In the wake of all the attention given to last week’s Supreme Court rulings that gutted the Voting Rights Act and strengthened same-sex marriage rights, some of the Court’s other major decisions have gotten short shrift. Most importantly, while Justice Roberts and company were busy shredding the Voting Rights Act, they decided to trash Title VII of the Civil Rights Act while they were at it. Title VII is the provision of the Act that prohibits employment discrimination. Salon’s Irin Carmon has more:

The decisions in Vance v. Ball State University (authored by Justice Samuel Alito) and the University of Texas Southwestern Medical Center v. Nassar (authored by Justice Anthony Kennedy) each watered down the ability for employees to sue under Title VII of the Civil Rights Act, which prohibits employment discrimination on the basis of “race, color, religion, sex or national origin.” The first case, in which a kitchen employee of Ball State University said her co-workers had harassed her because she is black, narrowed the definition of a “supervisor” in determining whether an employer is responsible for harassment. (The central question was whether the harasser counted as a supervisor if he or she could assign responsibilities but not hire or fire someone.) The second, in which a doctor said he had been discriminated against for being of Middle Eastern descent and subsequently retaliated against, set a near-impossible standard for what constitutes retaliation after an employee complains he or she has been discriminated against.

A livid Justice Ginsberg took the unusual step of her reading her dissents in both cases from the bench. Carmon reports that while she did so, Justice Alito “rolled his eyes and shook his head.” Meanwhile, famous sexual harasser Clarence Thomas wrote a concurrence that mocked the entire concept of sexual harassment. Lovely!

The extent to which the courts are eviscerating workers’ rights to be free of workplace harassment and discrimination has been little noticed, but it is an alarming trend. Carmon reports that while appeals court judges reverse employer wins at a rate of 9 percent, they reverse employee wins by a whopping 41 percent. She quotes a prominent employment discrimination attorney, Cyrus Mehri, who recently said, “The doors are closing on people’s ability to vindicate their civil rights … To some extent you had a judicial repeal of Title VII that hasn’t caught the public’s attention.”
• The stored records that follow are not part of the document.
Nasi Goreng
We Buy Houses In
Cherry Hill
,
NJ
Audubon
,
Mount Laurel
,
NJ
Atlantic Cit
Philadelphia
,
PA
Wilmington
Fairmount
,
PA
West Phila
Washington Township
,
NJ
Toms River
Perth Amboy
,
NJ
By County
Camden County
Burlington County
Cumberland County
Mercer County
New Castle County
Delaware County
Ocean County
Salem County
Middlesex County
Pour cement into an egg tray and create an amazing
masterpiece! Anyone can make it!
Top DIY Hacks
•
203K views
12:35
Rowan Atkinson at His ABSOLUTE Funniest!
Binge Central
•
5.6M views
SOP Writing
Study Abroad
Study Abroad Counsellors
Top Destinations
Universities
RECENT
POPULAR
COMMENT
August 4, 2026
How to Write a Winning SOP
And as if this term hasn’t been bad enough for workers, next term they could fare even worse. In These Times’ excellent labor blog, Working, reports that the Court has agreed to take two cases that have could have far-reaching consequences for organized labor. In one case, the Court will look at whether President Obama’s recess appointments to the National Labor Relations Board are constitutional. (I wrote about those appointments here). The other case involves labor-management “neutrality” agreements in union organizing campaigns. As Bruce Vail writes:

At issue are the so-called neutrality agreements between unions and employers in which the employer agrees beforehand not to actively oppose the union organizing process at a specific workplace. Typically, such agreements specify that both sides refrain from inflammatory or divisive tactics, and that the workers be allowed to choose or oppose union representation free from any pressure or intimidation from either side.

Vail notes that “[a]n anti-union decision from the high court would make labor organizing more difficult and threaten labor organizations at a national level, labor experts say.” Yikes!
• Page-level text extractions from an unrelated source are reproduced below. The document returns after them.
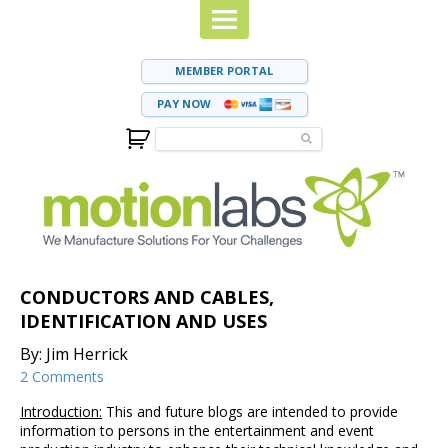
MEMBER PORTAL
PAY NOW
CONDUCTORS AND CABLES,
IDENTIFICATION AND USES
By: Jim Herrick
2 Comments
Introduction:
This and future blogs are intended to provide
information to persons in the entertainment and event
The New York Times’ Supreme Court reporter, Linda Greenhouse, has a fine, and scary, Opiniator piece about Roberts that was published yesterday. Read the whole thing, but this conclusion about Roberts’ judicial philosophy is especially disturbing:

Congress can’t be trusted. The executive branch is out of control. What’s left?

The Supreme Court. There’s a comforting thought as we await Year 9 of the Roberts court.

Where are those conservatives screaming bloody murder about “activist judges” when you need them?